# Speed-up GT generation
[OCR4all](https://github.com/OCR4all) is a great (and easy-to-use) tool to do high-quality OCR of old books. In order to get good results (over 99% correctness is possible) GT must be generated. Within the OCR4all workflow, this is done with LAREX. LAREX allows for very detailed annotation, as of now, however, it doesn't provide any batch editing features.

The following script offers a very simplistic method to select and correct particularly interesting lines. The selection is done via REGEX. It can be useful to focus on certain patterns during GT creation. If you notice e.g. a very poor performance of your models when it comes to numbers, you can choose specifically lines containing numbers (`regex = r"\d+"`), if you notice that 'ſſ' is often transcribed as 'ſf', you can filter these lines with `regex = r"(fſ|ſf)"` and so on.

In [None]:
# Import necessary modules
from glob import glob
from lxml import etree
from matplotlib import pyplot as plt
import re
from shapely.geometry import Polygon
import matplotlib.image as mpimg
import numpy as np
import shutil
import os
import pyperclip

In [None]:
# Provide the path to the OCR4all project directory (contains folders `input` and `processing`):
project_directory = ""

In [None]:
pagexml = glob(project_directory+"/processing/*.xml")
pagexml.sort()

In [None]:
regex = r"\d+"

The script shows line snippets and the ocr transcription.
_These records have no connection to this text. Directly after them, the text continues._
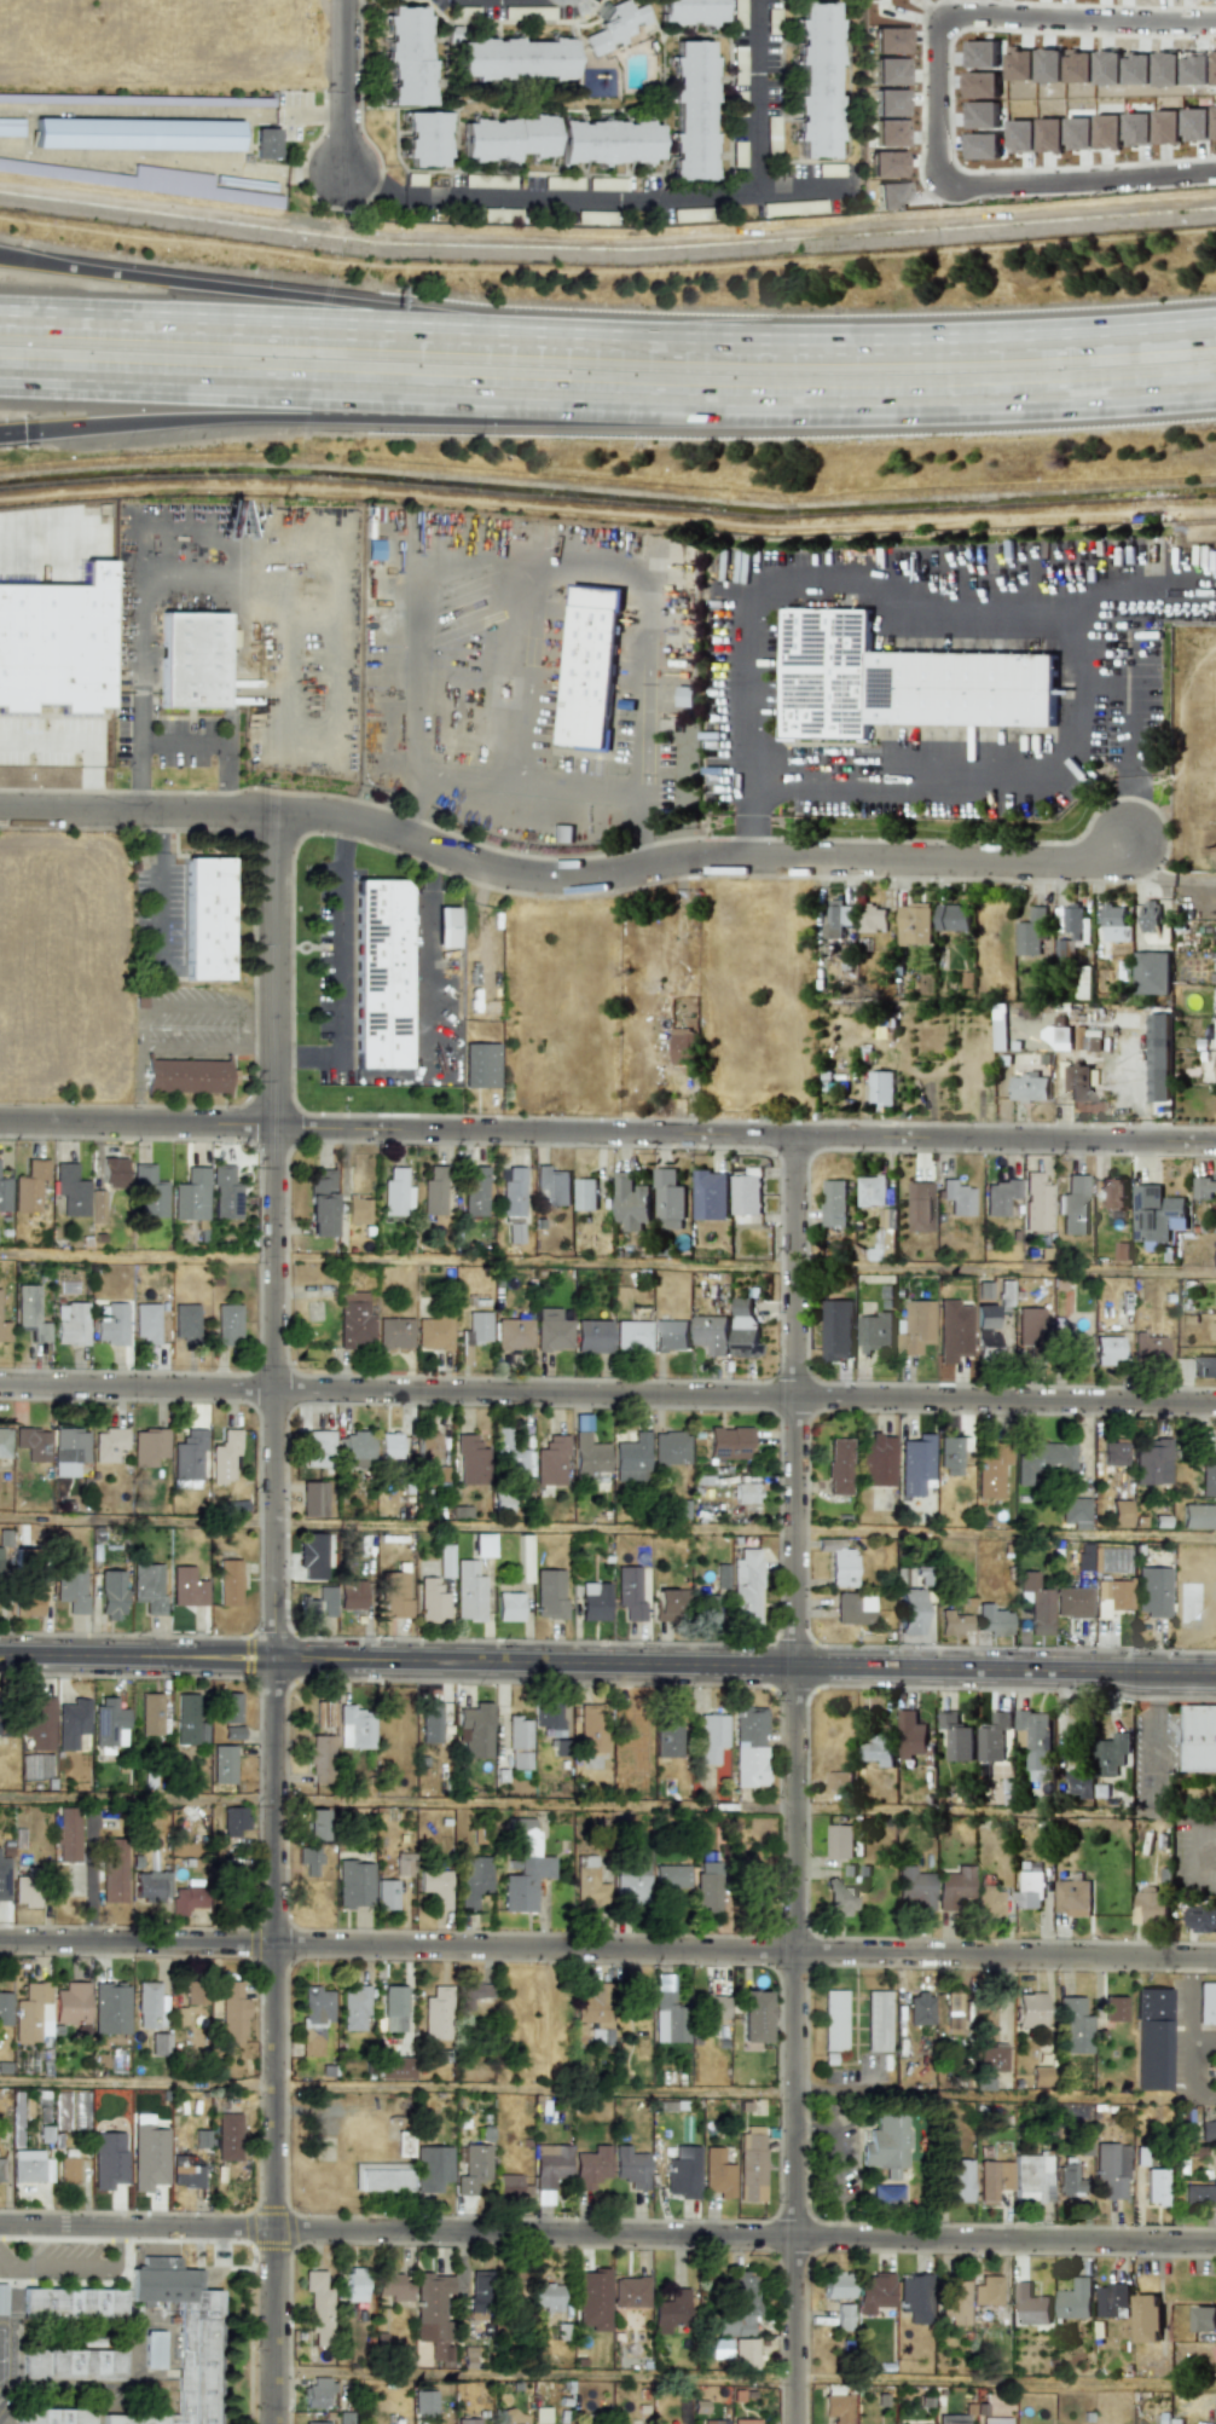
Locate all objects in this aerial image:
building: (691, 11)
building: (615, 27)
building: (408, 55)
building: (514, 58)
building: (817, 79)
road: (342, 85)
road: (934, 107)
building: (692, 111)
building: (11, 126)
building: (137, 132)
building: (507, 138)
building: (426, 139)
building: (608, 142)
building: (265, 143)
road: (757, 143)
building: (135, 179)
road: (546, 199)
road: (266, 296)
road: (265, 325)
road: (874, 339)
road: (608, 407)
road: (409, 419)
road: (11, 433)
road: (607, 513)
building: (373, 549)
road: (19, 554)
road: (909, 603)
road: (424, 609)
road: (645, 626)
building: (56, 642)
building: (191, 661)
building: (590, 668)
road: (529, 675)
building: (899, 681)
road: (140, 718)
road: (45, 738)
road: (183, 738)
road: (93, 773)
road: (417, 784)
road: (525, 786)
road: (936, 789)
road: (370, 805)
road: (637, 806)
road: (408, 817)
road: (158, 821)
road: (1132, 825)
building: (562, 833)
road: (747, 836)
road: (345, 837)
road: (647, 848)
road: (393, 852)
road: (563, 876)
road: (158, 904)
building: (207, 917)
building: (872, 918)
building: (953, 918)
building: (838, 919)
building: (1069, 921)
building: (1151, 922)
building: (914, 924)
building: (1115, 924)
building: (444, 927)
building: (1031, 932)
building: (1065, 950)
building: (1151, 973)
building: (380, 974)
road: (340, 980)
building: (1082, 983)
building: (140, 1002)
road: (198, 1005)
road: (148, 1008)
road: (240, 1028)
road: (139, 1030)
building: (682, 1046)
road: (189, 1049)
road: (256, 1050)
road: (282, 1057)
building: (1158, 1058)
building: (1030, 1060)
building: (480, 1065)
road: (137, 1074)
building: (188, 1075)
building: (1078, 1082)
building: (1029, 1087)
building: (1158, 1087)
building: (881, 1089)
road: (137, 1111)
road: (607, 1132)
building: (112, 1171)
building: (29, 1186)
building: (1205, 1188)
building: (70, 1190)
building: (474, 1190)
building: (149, 1191)
building: (434, 1191)
building: (511, 1191)
building: (872, 1191)
building: (1112, 1192)
building: (4, 1193)
building: (225, 1193)
building: (396, 1193)
building: (746, 1193)
building: (585, 1194)
building: (191, 1195)
building: (710, 1195)
building: (999, 1196)
building: (957, 1197)
building: (668, 1200)
building: (1035, 1201)
building: (631, 1203)
building: (834, 1203)
building: (321, 1204)
building: (1073, 1205)
building: (97, 1206)
building: (919, 1206)
building: (357, 1210)
building: (1157, 1214)
building: (514, 1233)
building: (1215, 1257)
road: (608, 1262)
building: (30, 1313)
building: (354, 1320)
building: (185, 1321)
building: (146, 1322)
building: (71, 1323)
building: (110, 1323)
building: (227, 1323)
building: (984, 1326)
building: (477, 1327)
building: (915, 1327)
building: (1029, 1327)
building: (744, 1329)
building: (551, 1330)
building: (836, 1330)
building: (434, 1332)
building: (875, 1332)
building: (394, 1333)
building: (711, 1333)
building: (513, 1334)
building: (631, 1335)
building: (671, 1335)
building: (591, 1336)
building: (1149, 1349)
building: (1078, 1350)
building: (1107, 1350)
building: (1205, 1367)
road: (608, 1392)
building: (4, 1442)
building: (32, 1443)
building: (728, 1443)
building: (108, 1444)
building: (389, 1445)
building: (148, 1446)
building: (427, 1446)
building: (70, 1447)
building: (1215, 1447)
building: (317, 1448)
building: (357, 1448)
building: (669, 1448)
building: (1113, 1452)
building: (631, 1453)
building: (506, 1455)
building: (949, 1455)
building: (188, 1456)
building: (225, 1456)
building: (588, 1457)
building: (470, 1460)
building: (876, 1460)
building: (1042, 1460)
building: (551, 1461)
building: (1151, 1462)
building: (915, 1465)
building: (838, 1466)
building: (991, 1470)
building: (1208, 1480)
building: (746, 1489)
building: (313, 1499)
building: (1215, 1510)
building: (1075, 1512)
building: (1119, 1513)
building: (1198, 1516)
road: (608, 1526)
building: (483, 1545)
building: (314, 1554)
building: (1083, 1556)
building: (1115, 1559)
building: (445, 1560)
building: (839, 1562)
building: (228, 1583)
building: (70, 1586)
building: (745, 1586)
building: (148, 1587)
building: (187, 1588)
building: (1152, 1591)
building: (469, 1592)
building: (629, 1593)
building: (110, 1594)
building: (394, 1594)
building: (550, 1594)
building: (352, 1595)
building: (1112, 1597)
building: (431, 1600)
building: (327, 1601)
building: (594, 1601)
building: (669, 1602)
building: (1072, 1602)
building: (1036, 1604)
building: (27, 1605)
building: (509, 1606)
building: (709, 1607)
building: (853, 1608)
building: (307, 1609)
building: (909, 1611)
road: (273, 1617)
building: (993, 1620)
building: (953, 1623)
road: (608, 1662)
building: (227, 1708)
building: (150, 1714)
building: (323, 1714)
building: (548, 1715)
building: (188, 1720)
building: (71, 1722)
building: (429, 1722)
building: (38, 1723)
building: (109, 1723)
building: (355, 1727)
building: (591, 1728)
building: (474, 1730)
building: (232, 1733)
building: (910, 1735)
road: (1157, 1736)
building: (667, 1737)
building: (711, 1737)
building: (955, 1737)
building: (992, 1737)
building: (1199, 1737)
building: (1035, 1742)
building: (518, 1743)
building: (749, 1746)
building: (878, 1750)
building: (1111, 1754)
building: (319, 1759)
building: (223, 1764)
building: (37, 1766)
road: (795, 1779)
building: (838, 1780)
building: (1081, 1783)
road: (608, 1805)
building: (234, 1820)
building: (315, 1824)
building: (67, 1834)
building: (839, 1841)
road: (1199, 1847)
building: (309, 1860)
building: (402, 1864)
building: (524, 1868)
building: (113, 1871)
building: (670, 1876)
building: (473, 1879)
building: (588, 1882)
building: (630, 1883)
building: (354, 1884)
building: (152, 1885)
building: (707, 1886)
building: (230, 1887)
building: (435, 1887)
building: (915, 1887)
building: (953, 1887)
building: (1029, 1890)
building: (25, 1891)
building: (385, 1894)
building: (1072, 1897)
building: (840, 1898)
building: (187, 1899)
building: (988, 1901)
building: (1150, 1905)
building: (1201, 1918)
road: (608, 1947)
building: (194, 1993)
building: (470, 1993)
building: (639, 2002)
building: (71, 2003)
building: (952, 2004)
building: (1206, 2004)
building: (147, 2005)
building: (712, 2006)
building: (4, 2007)
building: (110, 2008)
building: (353, 2008)
building: (393, 2008)
building: (1113, 2008)
building: (920, 2009)
building: (1029, 2010)
building: (231, 2012)
building: (32, 2013)
building: (436, 2014)
building: (593, 2014)
building: (668, 2016)
building: (753, 2016)
building: (314, 2018)
building: (833, 2020)
building: (877, 2021)
building: (1074, 2024)
road: (1192, 2026)
building: (1151, 2039)
road: (1203, 2040)
building: (159, 2044)
building: (992, 2058)
building: (118, 2060)
building: (395, 2068)
building: (1039, 2076)
road: (607, 2090)
building: (78, 2110)
building: (1207, 2129)
building: (228, 2136)
building: (201, 2139)
building: (403, 2144)
building: (886, 2144)
building: (148, 2156)
building: (751, 2163)
building: (27, 2165)
building: (550, 2165)
building: (629, 2165)
building: (591, 2167)
building: (432, 2168)
building: (474, 2169)
building: (1111, 2169)
building: (1215, 2169)
building: (68, 2170)
building: (185, 2171)
building: (683, 2172)
building: (717, 2173)
building: (381, 2177)
building: (994, 2177)
building: (1032, 2179)
building: (960, 2182)
building: (508, 2185)
building: (1154, 2186)
building: (887, 2195)
building: (1199, 2195)
road: (608, 2231)
road: (119, 2243)
road: (59, 2262)
building: (395, 2285)
building: (836, 2285)
building: (356, 2287)
building: (986, 2291)
building: (630, 2292)
building: (874, 2293)
building: (480, 2295)
building: (913, 2296)
building: (547, 2297)
building: (1, 2299)
building: (592, 2299)
building: (1075, 2300)
building: (1112, 2300)
building: (954, 2301)
building: (72, 2303)
building: (1030, 2306)
building: (318, 2307)
building: (740, 2307)
building: (671, 2311)
building: (433, 2315)
building: (843, 2317)
building: (1147, 2318)
building: (1205, 2318)
building: (182, 2340)
building: (720, 2348)
building: (152, 2349)
building: (744, 2353)
building: (71, 2365)
road: (745, 2377)
building: (316, 2393)
building: (424, 2402)
building: (836, 2408)
building: (53, 2416)
building: (952, 2419)
building: (993, 2420)
building: (469, 2421)
building: (714, 2421)
building: (745, 2421)
building: (315, 2423)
The ocr transcription is also stored in the clipboard and can be pasted easily (ctrl+c). This is a pragmatic workaround as Python's `input()` function doesn't allow prefill. If you don't want to alter the ocr (and consequently generate no GT) hit enter. If you want to delete the line, type ` d ` (a space before and after the `d`).
If changes are made, the original PageXML is overwritten, but a backup is written to the `backup_processing` directory. It is, of course, wise to use (e.g.) git as well for tracking changes.

In [None]:
for page in pagexml[12:]:
    print(page)
    img_basename = page.split('/')
    tree = etree.parse(page)
    NSMAP = {'xmlns' : tree.xpath('namespace-uri(.)')}
    imageFilename, imageHeight, imageWidth = tree.find('xmlns:Page', NSMAP).attrib.values()
    img = mpimg.imread(project_directory+"/input/"+imageFilename)
    lines = tree.findall('//xmlns:TextLine', NSMAP)
    changed = False # Switch
    for l in lines:
        namespace = l.xpath('namespace-uri(.)')
        try:
            gt = l.find('xmlns:TextEquiv[@index="0"]/xmlns:Unicode', NSMAP).text
        except:
            gt = None
        try:
            ocr = l.find('xmlns:TextEquiv[@index="1"]/xmlns:Unicode', NSMAP).text
        except:
            ocr = ""
        line_coords = l.find('xmlns:Coords', NSMAP).attrib['points'].split(' ')
        vertices = [list(map(int,vertex.split(','))) for vertex in line_coords]
        vertices.append(vertices[0])
        xs,ys = zip(*vertices)
        polygon = Polygon(vertices)
        bbox = polygon.bounds
        try:
            match = re.search(regex,ocr)
        except:
            match = None
        if not gt and match:
            print(f"{page}\t{imageFilename}")
            print(bbox)
            try:
                line_snippet = img[int(bbox[1]):int(bbox[3]),int(bbox[0]):int(bbox[2])]
                plt.imshow(line_snippet)
                plt.show()
                pyperclip.copy(ocr)
                print(ocr)
                new_gt = input()
                if new_gt == " d":
                    l.getparent().remove(l)
                    changed = True
                elif len(new_gt) < 2:
                    pass
                else:
                    gt_elem = etree.SubElement(l,'{'+namespace+'}'+'TextEquiv', index="0")
                    gt_unicode = etree.SubElement(gt_elem,'{'+namespace+'}'+'Unicode')
                    gt_unicode.text = new_gt
                    changed = True
            except Exception as e:
                print(e)
            plt.clf()
    if changed:
        # make backup of original PageXML
        new_dir = project_directory+"/backup_processing/"
        try:
            shutil.copy(page,new_dir+img_basename[-1])
        except FileNotFoundError:
            
            os.mkdir(project_directory+"/backup_processing")
            shutil.copy(page,new_dir+img_basename[-1])
        # write new tree to  
        tree.write(open(page, 'wb'), pretty_print=False)